We find that while all the S2S models represent the spatial pattern of these two EOFs very well, some have biases in the variance explained by the EOFs, particularly at weeks 3 and 4 (Figure 4). Broadly, all the models have more variance explained by their first EOF compared with ERA5, and less by the second EOF – but this bias is particularly large for the three models with the lowest horizontal resolution (BoM, CMA, and HMCR).

Figure 4: Weekly-mean ratio between the variance explained by the EOFs in each model and the ERA5 EOF. [Figure 6 in Lee et al. (2020)]

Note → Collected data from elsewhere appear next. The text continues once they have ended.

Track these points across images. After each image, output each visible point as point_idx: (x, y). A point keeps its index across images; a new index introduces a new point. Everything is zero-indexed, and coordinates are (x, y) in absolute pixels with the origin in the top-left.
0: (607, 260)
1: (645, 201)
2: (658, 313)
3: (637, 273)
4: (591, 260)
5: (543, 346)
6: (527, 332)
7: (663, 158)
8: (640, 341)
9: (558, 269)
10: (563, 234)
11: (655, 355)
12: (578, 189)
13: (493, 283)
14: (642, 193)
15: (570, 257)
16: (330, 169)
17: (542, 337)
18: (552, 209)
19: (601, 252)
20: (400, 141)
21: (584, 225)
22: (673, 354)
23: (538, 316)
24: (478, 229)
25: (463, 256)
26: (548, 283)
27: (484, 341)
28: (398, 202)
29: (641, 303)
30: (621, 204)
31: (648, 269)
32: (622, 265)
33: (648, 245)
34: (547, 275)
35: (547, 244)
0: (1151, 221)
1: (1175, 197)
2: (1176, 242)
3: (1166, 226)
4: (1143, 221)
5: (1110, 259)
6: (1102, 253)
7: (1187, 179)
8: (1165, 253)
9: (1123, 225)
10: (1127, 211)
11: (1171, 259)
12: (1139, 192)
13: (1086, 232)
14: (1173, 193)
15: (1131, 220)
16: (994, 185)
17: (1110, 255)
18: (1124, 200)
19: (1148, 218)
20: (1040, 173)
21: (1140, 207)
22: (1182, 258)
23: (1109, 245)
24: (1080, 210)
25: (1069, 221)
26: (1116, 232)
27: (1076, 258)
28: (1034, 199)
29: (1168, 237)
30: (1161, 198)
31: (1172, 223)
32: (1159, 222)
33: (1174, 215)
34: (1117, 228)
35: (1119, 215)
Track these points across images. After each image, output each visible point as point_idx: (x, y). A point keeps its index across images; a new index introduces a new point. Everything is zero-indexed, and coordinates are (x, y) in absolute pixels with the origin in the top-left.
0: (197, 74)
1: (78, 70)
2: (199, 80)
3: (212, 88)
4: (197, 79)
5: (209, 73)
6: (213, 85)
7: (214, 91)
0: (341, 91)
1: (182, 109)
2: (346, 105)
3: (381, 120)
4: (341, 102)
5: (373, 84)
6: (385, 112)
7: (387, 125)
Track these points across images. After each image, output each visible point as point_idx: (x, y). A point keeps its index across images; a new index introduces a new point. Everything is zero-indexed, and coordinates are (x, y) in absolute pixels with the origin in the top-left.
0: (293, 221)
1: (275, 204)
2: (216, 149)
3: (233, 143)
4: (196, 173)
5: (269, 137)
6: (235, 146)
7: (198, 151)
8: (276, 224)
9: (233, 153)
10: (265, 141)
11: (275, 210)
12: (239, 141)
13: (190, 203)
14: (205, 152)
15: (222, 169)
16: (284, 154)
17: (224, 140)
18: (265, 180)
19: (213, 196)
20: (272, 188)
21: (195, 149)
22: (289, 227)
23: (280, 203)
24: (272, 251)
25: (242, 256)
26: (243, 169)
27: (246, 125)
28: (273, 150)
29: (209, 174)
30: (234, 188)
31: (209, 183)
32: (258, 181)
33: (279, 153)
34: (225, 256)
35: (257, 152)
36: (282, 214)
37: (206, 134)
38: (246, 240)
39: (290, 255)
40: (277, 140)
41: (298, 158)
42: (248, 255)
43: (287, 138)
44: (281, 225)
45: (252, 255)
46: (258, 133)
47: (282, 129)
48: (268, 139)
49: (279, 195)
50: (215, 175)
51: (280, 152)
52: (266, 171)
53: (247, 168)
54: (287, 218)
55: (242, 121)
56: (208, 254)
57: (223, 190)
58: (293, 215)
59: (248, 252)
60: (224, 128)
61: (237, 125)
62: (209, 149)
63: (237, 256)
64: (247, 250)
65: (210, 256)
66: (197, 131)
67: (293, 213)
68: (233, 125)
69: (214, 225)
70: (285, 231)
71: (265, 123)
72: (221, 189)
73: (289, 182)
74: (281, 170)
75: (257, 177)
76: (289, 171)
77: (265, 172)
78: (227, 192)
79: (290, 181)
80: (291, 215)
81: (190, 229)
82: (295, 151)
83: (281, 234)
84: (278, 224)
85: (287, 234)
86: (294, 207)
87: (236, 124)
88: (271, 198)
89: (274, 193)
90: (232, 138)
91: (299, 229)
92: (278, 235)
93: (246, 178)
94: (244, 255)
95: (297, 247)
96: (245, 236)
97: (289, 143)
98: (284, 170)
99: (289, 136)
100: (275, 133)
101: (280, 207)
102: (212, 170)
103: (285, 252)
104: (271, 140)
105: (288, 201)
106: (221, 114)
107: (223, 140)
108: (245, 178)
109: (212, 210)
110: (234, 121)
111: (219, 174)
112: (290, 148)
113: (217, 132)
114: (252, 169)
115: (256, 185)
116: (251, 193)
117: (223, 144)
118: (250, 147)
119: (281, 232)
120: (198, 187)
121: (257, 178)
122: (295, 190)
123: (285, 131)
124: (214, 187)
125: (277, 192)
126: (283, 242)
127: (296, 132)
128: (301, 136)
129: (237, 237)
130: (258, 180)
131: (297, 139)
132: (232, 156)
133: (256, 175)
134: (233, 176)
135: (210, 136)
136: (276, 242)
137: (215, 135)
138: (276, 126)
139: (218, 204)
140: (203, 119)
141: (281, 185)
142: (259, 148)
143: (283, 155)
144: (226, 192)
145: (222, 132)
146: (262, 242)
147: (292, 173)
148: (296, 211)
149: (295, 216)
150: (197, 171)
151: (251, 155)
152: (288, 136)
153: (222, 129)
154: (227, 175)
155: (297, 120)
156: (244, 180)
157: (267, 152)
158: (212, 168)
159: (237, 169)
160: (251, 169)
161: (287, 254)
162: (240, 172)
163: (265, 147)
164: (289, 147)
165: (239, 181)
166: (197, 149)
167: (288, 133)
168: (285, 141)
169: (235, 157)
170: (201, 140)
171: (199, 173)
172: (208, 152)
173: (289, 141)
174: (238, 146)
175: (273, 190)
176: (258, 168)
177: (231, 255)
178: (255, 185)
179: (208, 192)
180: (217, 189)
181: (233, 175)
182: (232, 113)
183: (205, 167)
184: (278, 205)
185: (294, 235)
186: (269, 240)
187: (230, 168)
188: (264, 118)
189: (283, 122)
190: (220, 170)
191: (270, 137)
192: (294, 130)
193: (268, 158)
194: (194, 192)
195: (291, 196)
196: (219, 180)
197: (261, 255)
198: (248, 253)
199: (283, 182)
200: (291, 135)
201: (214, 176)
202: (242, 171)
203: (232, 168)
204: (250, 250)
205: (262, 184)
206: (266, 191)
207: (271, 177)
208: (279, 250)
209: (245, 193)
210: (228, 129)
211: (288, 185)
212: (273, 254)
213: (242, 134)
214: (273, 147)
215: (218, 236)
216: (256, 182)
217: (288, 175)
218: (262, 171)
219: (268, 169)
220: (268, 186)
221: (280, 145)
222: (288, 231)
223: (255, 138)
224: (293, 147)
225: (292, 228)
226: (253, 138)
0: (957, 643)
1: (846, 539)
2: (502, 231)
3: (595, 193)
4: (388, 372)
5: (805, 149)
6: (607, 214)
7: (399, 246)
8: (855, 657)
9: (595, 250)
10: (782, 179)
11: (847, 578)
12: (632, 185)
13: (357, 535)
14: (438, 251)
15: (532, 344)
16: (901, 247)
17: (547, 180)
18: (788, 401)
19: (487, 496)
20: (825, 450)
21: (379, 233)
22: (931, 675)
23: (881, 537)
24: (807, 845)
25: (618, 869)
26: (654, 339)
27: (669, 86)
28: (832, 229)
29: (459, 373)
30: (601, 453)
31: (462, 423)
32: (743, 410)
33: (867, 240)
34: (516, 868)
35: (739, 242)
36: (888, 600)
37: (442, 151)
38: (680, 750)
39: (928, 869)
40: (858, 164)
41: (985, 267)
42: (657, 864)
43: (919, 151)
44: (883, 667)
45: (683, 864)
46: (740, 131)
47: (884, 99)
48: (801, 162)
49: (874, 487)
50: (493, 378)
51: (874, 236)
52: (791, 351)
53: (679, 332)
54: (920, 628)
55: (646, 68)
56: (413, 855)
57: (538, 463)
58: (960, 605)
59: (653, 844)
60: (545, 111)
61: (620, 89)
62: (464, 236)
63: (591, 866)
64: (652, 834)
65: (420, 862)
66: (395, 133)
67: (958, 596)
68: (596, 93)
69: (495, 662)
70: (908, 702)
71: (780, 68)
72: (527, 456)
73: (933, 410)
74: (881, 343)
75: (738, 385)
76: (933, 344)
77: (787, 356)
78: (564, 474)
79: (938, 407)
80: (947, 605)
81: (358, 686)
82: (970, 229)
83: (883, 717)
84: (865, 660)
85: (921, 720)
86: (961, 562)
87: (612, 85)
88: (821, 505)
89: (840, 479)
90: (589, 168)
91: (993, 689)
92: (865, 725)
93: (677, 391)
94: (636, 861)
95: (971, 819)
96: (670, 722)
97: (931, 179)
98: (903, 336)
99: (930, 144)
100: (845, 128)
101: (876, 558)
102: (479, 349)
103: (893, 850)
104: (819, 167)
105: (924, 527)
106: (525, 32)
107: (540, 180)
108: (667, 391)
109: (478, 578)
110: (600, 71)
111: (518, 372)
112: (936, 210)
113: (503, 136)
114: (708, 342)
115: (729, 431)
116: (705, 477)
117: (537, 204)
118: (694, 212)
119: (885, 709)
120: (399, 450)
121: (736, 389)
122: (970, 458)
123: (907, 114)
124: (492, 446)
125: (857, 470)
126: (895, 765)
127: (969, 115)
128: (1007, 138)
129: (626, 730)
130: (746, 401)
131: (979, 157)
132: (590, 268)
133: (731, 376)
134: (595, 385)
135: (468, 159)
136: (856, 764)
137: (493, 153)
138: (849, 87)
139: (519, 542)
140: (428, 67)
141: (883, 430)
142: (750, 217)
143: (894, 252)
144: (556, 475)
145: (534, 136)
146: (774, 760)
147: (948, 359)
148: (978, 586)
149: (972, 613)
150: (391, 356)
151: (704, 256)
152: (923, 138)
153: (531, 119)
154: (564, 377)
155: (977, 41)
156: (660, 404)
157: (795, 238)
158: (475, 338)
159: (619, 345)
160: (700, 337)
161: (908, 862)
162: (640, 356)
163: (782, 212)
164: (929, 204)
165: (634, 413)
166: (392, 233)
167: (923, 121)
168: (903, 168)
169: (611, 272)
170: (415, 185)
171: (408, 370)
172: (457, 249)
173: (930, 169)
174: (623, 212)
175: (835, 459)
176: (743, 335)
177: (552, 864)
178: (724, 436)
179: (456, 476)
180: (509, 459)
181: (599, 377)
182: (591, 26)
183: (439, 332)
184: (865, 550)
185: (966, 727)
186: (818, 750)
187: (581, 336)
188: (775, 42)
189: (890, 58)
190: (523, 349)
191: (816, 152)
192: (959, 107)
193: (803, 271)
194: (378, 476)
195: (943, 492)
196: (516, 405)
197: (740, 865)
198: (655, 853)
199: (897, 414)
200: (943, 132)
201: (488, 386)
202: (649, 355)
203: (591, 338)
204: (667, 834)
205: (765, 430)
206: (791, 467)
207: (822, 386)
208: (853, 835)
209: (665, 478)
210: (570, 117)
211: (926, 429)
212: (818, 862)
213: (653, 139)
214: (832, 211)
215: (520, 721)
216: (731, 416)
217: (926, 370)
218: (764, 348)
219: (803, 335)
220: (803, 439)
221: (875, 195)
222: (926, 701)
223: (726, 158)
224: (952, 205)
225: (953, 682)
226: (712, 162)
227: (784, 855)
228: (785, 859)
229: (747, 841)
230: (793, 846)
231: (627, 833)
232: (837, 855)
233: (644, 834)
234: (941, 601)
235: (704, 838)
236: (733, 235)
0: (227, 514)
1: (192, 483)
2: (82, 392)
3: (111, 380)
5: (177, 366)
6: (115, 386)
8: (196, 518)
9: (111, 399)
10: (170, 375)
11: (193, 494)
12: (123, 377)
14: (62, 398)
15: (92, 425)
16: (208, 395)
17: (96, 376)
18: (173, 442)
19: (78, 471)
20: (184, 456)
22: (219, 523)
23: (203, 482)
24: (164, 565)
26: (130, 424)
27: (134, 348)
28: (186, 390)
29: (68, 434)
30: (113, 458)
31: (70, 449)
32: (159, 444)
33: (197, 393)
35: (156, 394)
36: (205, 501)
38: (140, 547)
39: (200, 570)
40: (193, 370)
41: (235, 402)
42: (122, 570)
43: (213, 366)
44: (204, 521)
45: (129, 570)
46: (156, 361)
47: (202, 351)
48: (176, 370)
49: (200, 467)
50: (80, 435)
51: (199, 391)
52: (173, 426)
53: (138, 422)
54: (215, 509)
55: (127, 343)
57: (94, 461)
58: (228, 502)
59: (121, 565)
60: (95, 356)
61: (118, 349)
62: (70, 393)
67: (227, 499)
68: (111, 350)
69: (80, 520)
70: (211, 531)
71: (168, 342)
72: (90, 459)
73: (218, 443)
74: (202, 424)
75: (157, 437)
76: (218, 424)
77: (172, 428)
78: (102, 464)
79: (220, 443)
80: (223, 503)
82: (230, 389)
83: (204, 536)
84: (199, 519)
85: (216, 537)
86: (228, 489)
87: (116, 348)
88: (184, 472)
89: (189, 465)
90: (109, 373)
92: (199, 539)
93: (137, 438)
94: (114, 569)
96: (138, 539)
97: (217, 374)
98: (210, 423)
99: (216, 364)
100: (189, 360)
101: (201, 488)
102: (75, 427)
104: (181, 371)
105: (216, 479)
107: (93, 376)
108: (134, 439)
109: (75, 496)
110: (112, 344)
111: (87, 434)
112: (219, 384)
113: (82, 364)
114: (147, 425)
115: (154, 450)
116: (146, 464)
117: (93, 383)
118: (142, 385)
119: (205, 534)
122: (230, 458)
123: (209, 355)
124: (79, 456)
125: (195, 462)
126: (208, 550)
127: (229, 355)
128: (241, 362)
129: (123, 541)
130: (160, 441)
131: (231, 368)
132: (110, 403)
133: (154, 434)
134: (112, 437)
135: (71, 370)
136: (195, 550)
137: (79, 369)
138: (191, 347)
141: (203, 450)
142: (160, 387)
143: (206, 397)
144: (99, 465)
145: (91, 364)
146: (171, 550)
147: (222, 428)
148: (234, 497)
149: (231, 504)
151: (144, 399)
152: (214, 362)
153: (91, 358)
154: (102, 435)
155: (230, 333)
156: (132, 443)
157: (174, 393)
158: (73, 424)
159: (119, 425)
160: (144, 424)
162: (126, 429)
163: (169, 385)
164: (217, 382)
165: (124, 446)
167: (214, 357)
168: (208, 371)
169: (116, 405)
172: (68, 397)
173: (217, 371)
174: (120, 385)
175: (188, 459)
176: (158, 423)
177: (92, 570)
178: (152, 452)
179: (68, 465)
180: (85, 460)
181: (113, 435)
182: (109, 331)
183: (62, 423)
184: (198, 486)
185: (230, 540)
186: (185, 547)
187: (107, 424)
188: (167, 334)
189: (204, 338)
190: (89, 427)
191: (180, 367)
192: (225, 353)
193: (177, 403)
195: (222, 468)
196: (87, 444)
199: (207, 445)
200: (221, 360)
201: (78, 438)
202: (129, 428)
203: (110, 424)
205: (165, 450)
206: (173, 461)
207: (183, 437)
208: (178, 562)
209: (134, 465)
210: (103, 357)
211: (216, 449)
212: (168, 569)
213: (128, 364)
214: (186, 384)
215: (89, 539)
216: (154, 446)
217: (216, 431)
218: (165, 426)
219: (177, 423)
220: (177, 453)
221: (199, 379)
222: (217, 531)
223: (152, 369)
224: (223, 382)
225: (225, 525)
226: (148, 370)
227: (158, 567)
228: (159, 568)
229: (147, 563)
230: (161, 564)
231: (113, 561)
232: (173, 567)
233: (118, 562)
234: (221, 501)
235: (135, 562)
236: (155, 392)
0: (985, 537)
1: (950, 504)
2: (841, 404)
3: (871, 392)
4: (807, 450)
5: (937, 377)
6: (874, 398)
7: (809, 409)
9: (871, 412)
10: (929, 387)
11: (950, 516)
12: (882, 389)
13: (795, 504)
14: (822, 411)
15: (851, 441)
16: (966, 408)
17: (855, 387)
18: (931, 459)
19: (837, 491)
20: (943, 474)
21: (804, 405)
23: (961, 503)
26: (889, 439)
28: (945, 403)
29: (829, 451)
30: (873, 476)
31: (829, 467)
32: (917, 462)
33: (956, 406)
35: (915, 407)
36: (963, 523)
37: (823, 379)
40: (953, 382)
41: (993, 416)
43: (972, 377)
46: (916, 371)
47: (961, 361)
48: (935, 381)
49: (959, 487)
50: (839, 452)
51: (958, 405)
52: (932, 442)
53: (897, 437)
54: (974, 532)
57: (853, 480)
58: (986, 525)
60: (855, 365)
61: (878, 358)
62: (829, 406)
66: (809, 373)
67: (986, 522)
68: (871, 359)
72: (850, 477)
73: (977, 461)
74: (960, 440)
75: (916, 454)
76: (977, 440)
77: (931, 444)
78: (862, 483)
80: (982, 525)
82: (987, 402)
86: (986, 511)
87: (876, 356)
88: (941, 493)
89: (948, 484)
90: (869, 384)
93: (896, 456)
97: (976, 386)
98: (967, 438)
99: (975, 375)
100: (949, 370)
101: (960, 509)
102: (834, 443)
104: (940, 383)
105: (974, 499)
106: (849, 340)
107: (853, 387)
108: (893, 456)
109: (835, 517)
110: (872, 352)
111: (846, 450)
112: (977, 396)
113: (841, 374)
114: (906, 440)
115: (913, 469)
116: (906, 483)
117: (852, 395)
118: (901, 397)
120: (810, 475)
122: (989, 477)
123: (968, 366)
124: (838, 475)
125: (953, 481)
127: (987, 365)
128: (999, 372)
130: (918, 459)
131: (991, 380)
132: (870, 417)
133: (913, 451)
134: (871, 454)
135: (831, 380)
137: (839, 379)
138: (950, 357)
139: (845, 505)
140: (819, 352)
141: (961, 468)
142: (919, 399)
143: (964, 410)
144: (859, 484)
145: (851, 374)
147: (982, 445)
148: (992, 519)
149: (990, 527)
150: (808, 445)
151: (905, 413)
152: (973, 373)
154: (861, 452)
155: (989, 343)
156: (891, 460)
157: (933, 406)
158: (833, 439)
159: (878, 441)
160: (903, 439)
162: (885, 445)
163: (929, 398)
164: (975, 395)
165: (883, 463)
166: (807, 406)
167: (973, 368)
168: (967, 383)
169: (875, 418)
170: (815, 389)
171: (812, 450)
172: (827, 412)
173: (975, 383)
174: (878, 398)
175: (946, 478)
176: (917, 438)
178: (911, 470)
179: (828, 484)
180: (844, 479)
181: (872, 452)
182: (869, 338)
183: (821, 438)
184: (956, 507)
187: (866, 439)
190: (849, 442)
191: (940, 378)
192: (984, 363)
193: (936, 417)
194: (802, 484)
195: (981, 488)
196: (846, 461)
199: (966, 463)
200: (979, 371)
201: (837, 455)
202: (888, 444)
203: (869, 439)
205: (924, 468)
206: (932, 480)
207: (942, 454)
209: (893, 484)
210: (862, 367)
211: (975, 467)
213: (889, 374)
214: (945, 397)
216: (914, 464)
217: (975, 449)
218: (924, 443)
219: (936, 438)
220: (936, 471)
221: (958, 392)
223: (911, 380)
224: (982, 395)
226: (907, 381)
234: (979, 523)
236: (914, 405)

Additionally, we find that the deterministic prediction skill in the S-G pattern (measured by the ensemble-mean correlation) can be as small as 5-6 days for the BoM model – and only as high as 11 days in the higher resolution models. Extending this to probabilistic skill in weeks 3 and 4, we find models have only limited (if any) skill above climatology in weeks 3 and 4 (and much less than the skill in the leading EOF, the NAO-like pattern).
Furthermore, we find that the relationship between the S-G pattern and the enhanced heat flux in the stratosphere decays with lead-time in most S2S models, even in the higher-resolution models (Figure 5). Thus, this suggests that the dynamical link between the troposphere and stratosphere weakens with lead time in these models – so even a correct tropospheric prediction may not, in these cases, have a subsequently accurate extended-range stratospheric forecast.

Figure 5: Weekly mean regression coefficients between the S–G index and the corresponding eddy heat flux anomalies at (a) 300 hPa on the same day, (b) 100 hPa three days later, and (c) 50 hPa four days later. The lags correspond to days with maximum correlation in ERA5. Stippled bars indicate a significant difference from ERA5 at the 95% confidence level. [Figure 11 in Lee et al. (2020)]
So, when taking this all together, we have:
- The S-G pattern is the second-leading mode of MSLP variability in the northeast Atlantic during winter.
- It is associated with enhanced vertically propagating wave activity into the stratosphere and a weakened polar vortex in the following weeks to months.
- S2S models represent the spatial patterns of the two leading EOFs well.
- Most S2S models have a zonal variability bias, with relatively more variance explained by the leading EOF and correspondingly less in the second EOF.
- This bias is largest in the lowest-resolution models in weeks 3 and 4.
- Extended range skill in the S-G pattern is low, and lower than for the NAO-like zonal pattern.
- The linear relationship between the S-G pattern and eddy heat flux in the stratosphere decays with lead-time in most S2S models.
The zonal variance bias is consistent with S2S model biases in Rossby wave breaking and blocking, while these biases have been widely found to be largest in the lowest resolution models. The results suggest that the poor prediction of the S-G event in February 2018 is not unique to that case, but a more generic issue. Overall, the combination of the variability biases, the poor extended-range predictability, and the poor representation of its impact on the stratospheric vortex at longer lead-times likely contributes to limiting skill at predicting major SSWs on S2S timescales – which remains low, despite the stratosphere’s much longer timescales. Correcting the biases outlined here will likely contribute to improving this skill, and subsequently increasing how far we are able to predict real-world weather.